A filter membrane processed by laser, characterized in that a microporous array for filtering microparticles is distributed on the filter membrane, and the pores have a diameter of 0.1 μm to 1 mm.
The filter film processed by laser according to claim 1, wherein the filter film is made of metal or non-metal, and the metal includes, but is not limited to, stainless steel or aluminum; and the non-metal includes but is not limited to plastic.

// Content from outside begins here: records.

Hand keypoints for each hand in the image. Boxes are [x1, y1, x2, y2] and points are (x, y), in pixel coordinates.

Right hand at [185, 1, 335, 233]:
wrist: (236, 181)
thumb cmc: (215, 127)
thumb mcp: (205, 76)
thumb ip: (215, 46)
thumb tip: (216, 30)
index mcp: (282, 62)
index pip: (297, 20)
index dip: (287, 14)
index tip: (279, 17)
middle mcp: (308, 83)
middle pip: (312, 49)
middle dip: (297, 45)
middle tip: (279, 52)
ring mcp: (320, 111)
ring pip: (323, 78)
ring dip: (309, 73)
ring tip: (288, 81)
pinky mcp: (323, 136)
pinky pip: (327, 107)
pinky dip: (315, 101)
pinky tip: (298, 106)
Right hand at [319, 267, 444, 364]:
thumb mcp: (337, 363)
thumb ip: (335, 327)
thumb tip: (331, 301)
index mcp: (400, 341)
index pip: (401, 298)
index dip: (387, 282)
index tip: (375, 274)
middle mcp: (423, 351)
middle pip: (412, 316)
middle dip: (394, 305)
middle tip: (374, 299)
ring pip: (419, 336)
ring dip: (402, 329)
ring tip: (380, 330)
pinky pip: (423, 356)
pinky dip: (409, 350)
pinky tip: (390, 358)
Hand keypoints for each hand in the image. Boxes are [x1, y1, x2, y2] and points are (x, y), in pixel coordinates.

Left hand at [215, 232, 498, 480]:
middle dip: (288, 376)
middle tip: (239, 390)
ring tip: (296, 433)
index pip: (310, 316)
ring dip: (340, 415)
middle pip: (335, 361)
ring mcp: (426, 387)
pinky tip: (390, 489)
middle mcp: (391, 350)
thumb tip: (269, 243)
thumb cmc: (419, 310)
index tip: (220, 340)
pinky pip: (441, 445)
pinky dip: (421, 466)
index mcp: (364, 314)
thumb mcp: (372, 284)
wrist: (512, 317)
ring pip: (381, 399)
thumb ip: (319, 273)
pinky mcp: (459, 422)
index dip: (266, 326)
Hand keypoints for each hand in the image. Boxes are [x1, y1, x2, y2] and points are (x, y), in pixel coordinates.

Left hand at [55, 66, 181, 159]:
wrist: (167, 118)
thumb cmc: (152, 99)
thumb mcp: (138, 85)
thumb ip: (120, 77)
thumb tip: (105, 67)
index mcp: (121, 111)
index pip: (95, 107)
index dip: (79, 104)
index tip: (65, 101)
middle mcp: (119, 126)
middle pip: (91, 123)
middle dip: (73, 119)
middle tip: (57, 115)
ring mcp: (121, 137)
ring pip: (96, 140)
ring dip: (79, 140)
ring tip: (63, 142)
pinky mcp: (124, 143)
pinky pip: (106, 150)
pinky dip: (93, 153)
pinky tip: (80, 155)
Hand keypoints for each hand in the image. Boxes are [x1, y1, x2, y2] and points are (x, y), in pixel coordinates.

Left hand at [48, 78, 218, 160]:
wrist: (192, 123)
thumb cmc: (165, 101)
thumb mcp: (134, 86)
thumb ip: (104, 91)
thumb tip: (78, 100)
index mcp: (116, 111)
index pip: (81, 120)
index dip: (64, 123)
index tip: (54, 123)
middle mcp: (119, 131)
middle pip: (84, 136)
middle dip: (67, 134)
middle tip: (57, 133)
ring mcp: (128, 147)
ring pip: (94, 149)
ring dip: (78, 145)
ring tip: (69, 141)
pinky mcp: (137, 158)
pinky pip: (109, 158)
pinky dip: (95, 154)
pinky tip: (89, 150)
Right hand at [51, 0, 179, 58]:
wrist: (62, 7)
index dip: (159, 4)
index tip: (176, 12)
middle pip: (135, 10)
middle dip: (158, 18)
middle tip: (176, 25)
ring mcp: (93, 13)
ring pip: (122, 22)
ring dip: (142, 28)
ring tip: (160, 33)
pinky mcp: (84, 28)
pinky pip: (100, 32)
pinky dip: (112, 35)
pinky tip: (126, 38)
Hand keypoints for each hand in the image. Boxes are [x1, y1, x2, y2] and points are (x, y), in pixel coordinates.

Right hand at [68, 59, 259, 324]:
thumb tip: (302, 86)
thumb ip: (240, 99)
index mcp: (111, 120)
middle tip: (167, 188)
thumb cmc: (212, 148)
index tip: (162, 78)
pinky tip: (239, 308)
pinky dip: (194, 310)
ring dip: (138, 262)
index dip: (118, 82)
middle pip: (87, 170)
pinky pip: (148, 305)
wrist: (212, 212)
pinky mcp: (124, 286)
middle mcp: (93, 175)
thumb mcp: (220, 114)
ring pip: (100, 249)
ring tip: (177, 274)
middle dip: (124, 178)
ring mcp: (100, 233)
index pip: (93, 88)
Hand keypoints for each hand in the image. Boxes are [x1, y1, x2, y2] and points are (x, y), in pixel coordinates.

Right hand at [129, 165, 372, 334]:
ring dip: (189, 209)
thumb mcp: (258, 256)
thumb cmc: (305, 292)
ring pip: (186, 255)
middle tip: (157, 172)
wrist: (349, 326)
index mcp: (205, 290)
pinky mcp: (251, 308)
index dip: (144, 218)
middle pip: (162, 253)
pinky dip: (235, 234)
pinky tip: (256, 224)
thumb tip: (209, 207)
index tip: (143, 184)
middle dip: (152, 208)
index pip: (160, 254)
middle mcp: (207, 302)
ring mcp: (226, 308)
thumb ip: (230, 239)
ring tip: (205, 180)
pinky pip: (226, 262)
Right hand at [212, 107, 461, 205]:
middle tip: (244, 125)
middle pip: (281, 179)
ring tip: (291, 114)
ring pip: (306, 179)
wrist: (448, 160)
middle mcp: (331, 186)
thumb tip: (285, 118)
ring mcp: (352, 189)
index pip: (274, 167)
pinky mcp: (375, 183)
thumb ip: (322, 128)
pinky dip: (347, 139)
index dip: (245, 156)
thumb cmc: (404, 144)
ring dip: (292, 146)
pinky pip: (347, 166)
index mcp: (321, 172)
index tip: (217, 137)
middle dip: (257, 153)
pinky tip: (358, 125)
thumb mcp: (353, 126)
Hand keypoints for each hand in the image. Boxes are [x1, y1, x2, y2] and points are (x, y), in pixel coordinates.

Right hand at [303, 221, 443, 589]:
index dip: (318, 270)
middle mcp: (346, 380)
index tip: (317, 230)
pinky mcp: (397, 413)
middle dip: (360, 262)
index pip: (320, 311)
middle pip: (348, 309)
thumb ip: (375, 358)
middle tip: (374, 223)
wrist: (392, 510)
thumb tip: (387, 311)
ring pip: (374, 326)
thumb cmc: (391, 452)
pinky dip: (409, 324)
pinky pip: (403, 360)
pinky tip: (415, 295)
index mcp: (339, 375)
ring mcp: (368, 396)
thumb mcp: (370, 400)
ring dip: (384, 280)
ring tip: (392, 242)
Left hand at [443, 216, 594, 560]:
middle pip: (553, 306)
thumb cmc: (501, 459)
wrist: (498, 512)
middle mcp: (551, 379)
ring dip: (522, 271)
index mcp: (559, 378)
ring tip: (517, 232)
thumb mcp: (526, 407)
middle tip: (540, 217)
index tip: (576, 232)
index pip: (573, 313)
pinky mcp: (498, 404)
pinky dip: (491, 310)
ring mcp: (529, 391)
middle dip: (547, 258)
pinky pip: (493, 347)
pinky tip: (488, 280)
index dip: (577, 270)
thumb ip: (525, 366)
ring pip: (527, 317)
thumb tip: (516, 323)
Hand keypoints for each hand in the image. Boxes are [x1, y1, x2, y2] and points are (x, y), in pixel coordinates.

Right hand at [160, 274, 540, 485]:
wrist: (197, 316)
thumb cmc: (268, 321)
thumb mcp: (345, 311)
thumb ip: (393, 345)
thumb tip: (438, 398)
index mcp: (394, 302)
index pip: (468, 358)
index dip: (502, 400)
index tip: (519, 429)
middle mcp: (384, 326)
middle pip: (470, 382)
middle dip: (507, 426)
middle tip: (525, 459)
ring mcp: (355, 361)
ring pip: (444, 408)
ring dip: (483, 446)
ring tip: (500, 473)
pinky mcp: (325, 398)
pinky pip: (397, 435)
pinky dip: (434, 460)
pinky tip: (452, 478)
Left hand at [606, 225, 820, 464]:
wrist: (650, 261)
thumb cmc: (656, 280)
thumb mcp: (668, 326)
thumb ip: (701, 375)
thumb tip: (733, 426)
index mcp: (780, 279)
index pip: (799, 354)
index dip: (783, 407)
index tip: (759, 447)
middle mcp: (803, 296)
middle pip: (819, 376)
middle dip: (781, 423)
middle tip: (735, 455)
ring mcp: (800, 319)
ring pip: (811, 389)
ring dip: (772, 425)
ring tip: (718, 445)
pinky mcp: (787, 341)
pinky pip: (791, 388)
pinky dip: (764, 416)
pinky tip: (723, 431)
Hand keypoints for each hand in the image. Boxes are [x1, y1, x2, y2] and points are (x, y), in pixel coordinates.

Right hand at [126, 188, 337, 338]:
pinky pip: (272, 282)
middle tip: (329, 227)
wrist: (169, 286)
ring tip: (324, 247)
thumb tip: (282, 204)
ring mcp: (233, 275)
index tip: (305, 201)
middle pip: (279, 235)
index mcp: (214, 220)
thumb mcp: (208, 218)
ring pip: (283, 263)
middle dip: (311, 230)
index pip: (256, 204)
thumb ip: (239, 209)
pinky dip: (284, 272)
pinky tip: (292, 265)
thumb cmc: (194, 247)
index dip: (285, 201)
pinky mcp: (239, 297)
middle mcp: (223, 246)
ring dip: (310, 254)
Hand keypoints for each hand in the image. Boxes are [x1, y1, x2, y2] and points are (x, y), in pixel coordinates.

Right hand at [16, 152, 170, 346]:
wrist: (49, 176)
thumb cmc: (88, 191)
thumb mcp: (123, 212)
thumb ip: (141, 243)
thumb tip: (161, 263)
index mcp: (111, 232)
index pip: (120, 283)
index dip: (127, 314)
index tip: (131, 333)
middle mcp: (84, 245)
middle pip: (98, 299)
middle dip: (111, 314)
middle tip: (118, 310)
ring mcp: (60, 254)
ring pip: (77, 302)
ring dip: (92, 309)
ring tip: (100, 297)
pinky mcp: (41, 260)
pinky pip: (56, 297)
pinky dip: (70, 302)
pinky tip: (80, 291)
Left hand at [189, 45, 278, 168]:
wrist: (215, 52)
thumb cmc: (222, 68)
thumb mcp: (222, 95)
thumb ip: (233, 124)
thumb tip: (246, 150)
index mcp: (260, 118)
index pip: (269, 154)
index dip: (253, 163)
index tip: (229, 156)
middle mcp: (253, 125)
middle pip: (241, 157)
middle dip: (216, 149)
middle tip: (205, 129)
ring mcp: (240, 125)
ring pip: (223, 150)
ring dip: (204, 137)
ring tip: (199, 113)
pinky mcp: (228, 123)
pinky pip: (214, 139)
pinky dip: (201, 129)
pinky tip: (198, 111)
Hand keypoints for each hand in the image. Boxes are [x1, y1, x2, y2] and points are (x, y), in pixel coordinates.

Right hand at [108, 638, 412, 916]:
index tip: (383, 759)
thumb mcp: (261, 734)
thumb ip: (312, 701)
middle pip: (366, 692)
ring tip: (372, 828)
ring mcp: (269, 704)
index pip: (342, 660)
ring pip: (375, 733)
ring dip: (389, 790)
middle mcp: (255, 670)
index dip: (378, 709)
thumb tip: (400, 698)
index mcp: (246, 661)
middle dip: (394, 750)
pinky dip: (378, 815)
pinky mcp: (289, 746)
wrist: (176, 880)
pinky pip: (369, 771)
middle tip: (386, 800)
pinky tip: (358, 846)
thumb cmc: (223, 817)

The filter has a thickness of from 1 micron to 2 mm.
The filter film processed by laser according to claim 2, wherein the pores have a pore diameter of not more than 2.5 μm.
A laser processing system for processing the filter membrane according to any one of claims 1 to 3, characterized in that the processing system comprises a laser, a beam expanding device, a diffractive optical element, a vibration, which are sequentially disposed along a laser beam path a mirror unit, a lens, and a carrier mechanism, wherein a load plane of the carrier mechanism faces a light exit surface of the lens, and further includes a control unit electrically connected to the laser, the galvanometer unit, and the load mechanism.
A laser processing system according to claim 4, further comprising a CCD image sensor, said CCD image sensor being disposed adjacent to said galvanometer unit, said camera of said CCD image sensor facing said carrier mechanism Load plane.
A laser processing system according to claim 5, wherein said laser emits a laser beam having a wavelength of less than 2000 nm.
The laser processing system of claim 6 wherein said laser has a pulse width in the order of milliseconds, microseconds, nanoseconds, picoseconds or femtoseconds.
The laser processing system according to claim 7, wherein said galvanometer unit comprises an X-Y galvanometer, an angle measuring sensor, and a driving mechanism that drives said X-Y galvanometer rotation.
The laser processing system of claim 8 wherein said carrier mechanism is an X-Y axis moving platform.
The laser processing system of claim 9 wherein said lens is a plano-convex lens, a lenticular lens or a flat field scanning lens.